*** GIVEN DATA Section Begins ***

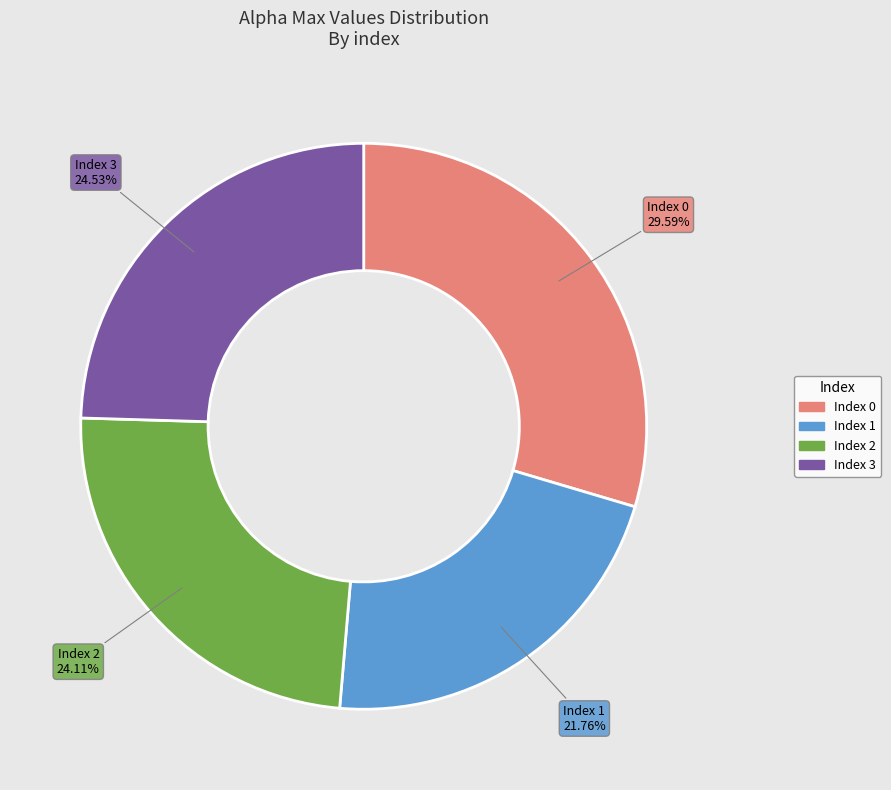

Is there any slice that represents more than half of the pie?

No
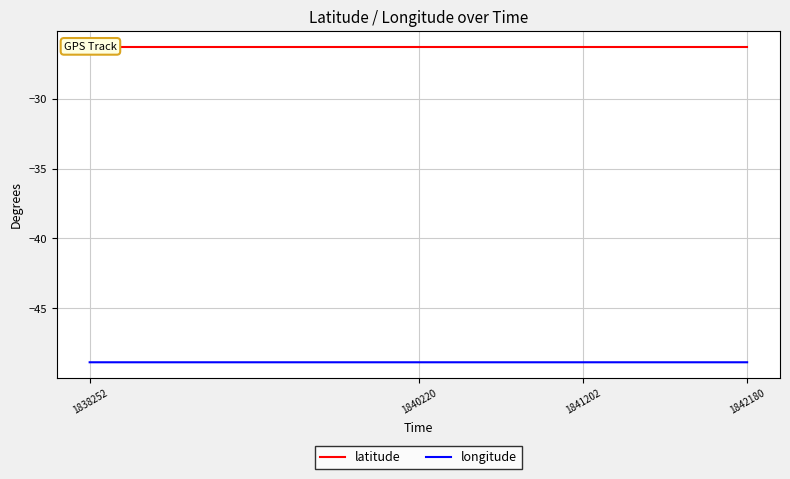

What is the sum of the longitude values at 1841202 and 1842180?

-97.7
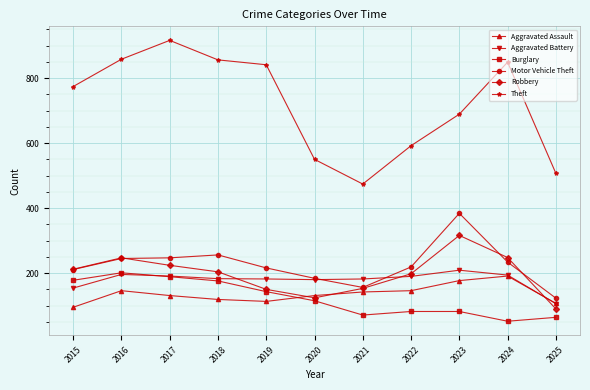

What are all the series names shown in the legend?

Aggravated Assault, Aggravated Battery, Burglary, Motor Vehicle Theft, Robbery, Theft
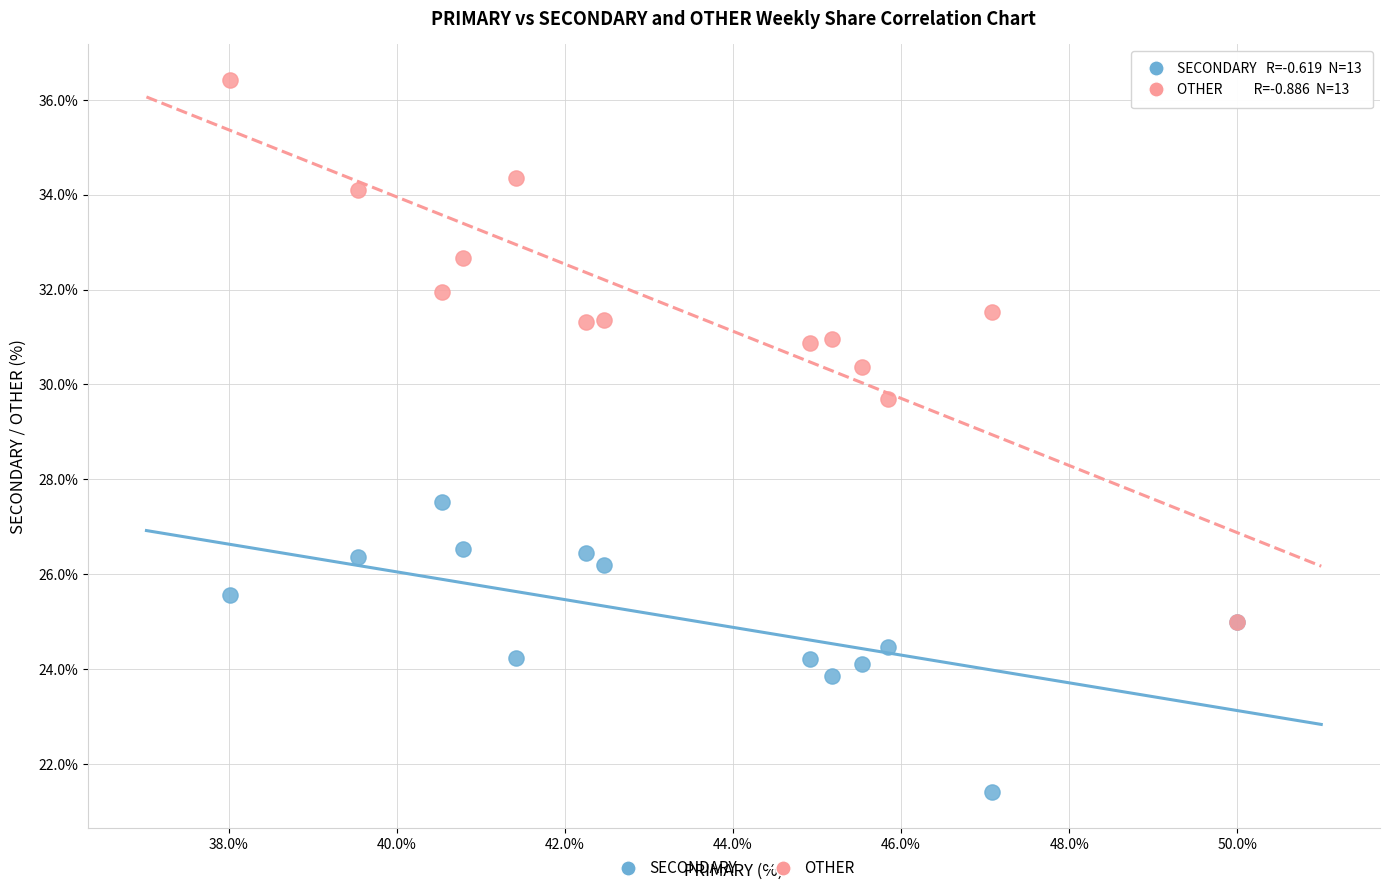

What are all the series names shown in the legend?

SECONDARY, OTHER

*** GIVEN DATA Section Ends ***

**WHAT YOU SHOULD DO**
Pull the text from every record above and reproduce it word for word, omitting the pictures.

**TASK RESULT**
Is there any slice that represents more than half of the pie?

No

What is the sum of the longitude values at 1841202 and 1842180?

-97.7

What are all the series names shown in the legend?

Aggravated Assault, Aggravated Battery, Burglary, Motor Vehicle Theft, Robbery, Theft

What are all the series names shown in the legend?

SECONDARY, OTHER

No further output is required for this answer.